Dora Maar, créatrice, photographe, peintre également, devient la Muse de cet homme hors pair, qu’elle épaulera, qu’elle inspirera, … Nous voyons leur rencontre, leur amour, leur désir, leur collaboration, leurs jalousies, leurs contradictions, leur rivalité aussi : elle l’amène à peindre Guernica, le photographie pendant tout le processus de création. Le suit, le subit, le déteste, lui résiste. Lui survit. Laissée à moitié folle par leur séparation, elle seule aura la résistance nécessaire pour tenir le choc après son départ. Après sa mort. Les autres ne pourront en dire autant, qui pour certaines se suicideront. Après avoir vécu dans l’ombre de l’artiste adulé, vampirique.

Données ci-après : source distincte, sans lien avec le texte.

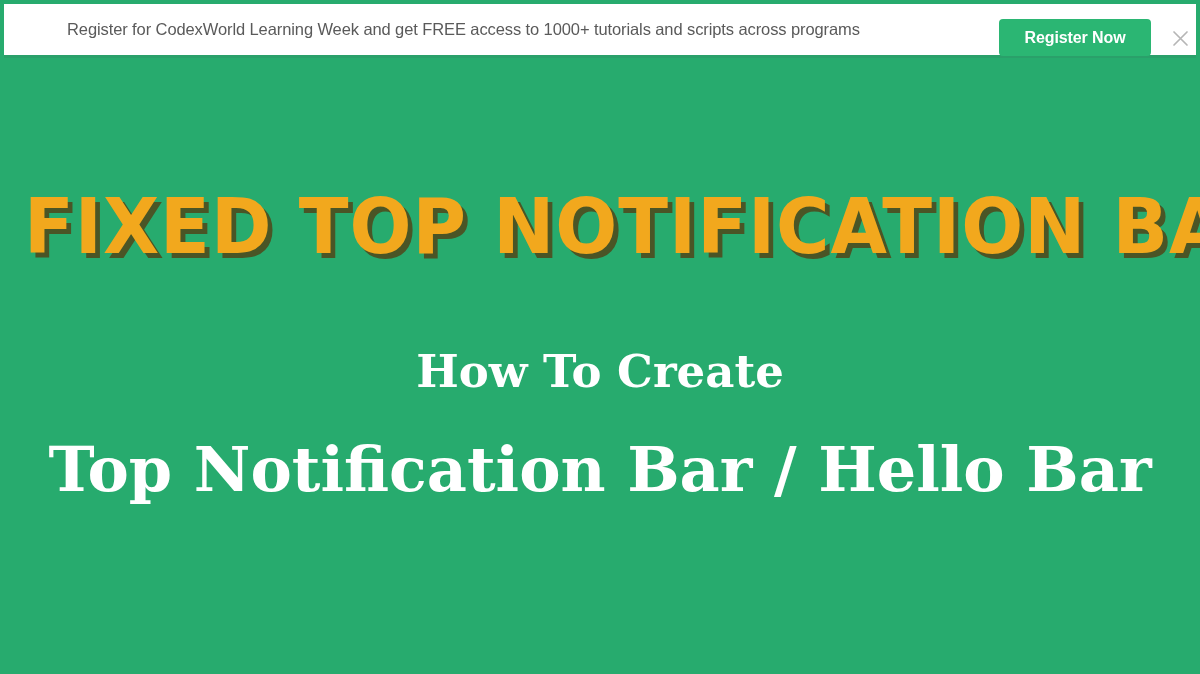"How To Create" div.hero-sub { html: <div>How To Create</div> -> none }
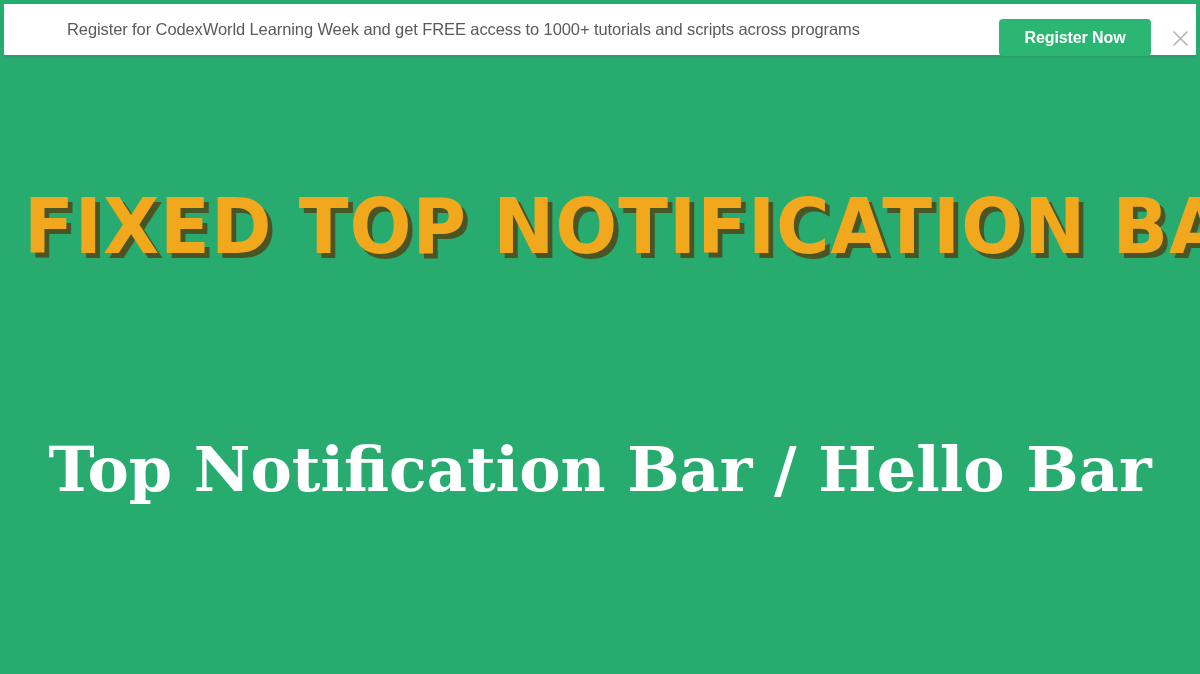"Top Notification Bar / Hello" #hero-sub-2 { font-size: 62px -> 50px }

Porté par un Thierry Frémont sidérant dans son interprétation habitée (le regard, la ressemblance sont hallucinantes), le téléfilm prend toute sa valeur dans la figure d’une Dora Maar magistralement incarnée par une Amira Casar que nous voyons lutter contre la folie qui doucement la submerge. Elle aussi saisissante dans l’allure, l’accent, l’intensité du jeu.

S’il n’évoque que rapidement les bases du surréalisme, la condition des artistes pendant l’Occupation ou le travail de créatrice de Dora Maar, La femme qui pleure au chapeau rouge s’interroge avec beaucoup de justesse sur la place de la Muse dans la vie d’un artiste. Et les risques qu’elle encourt.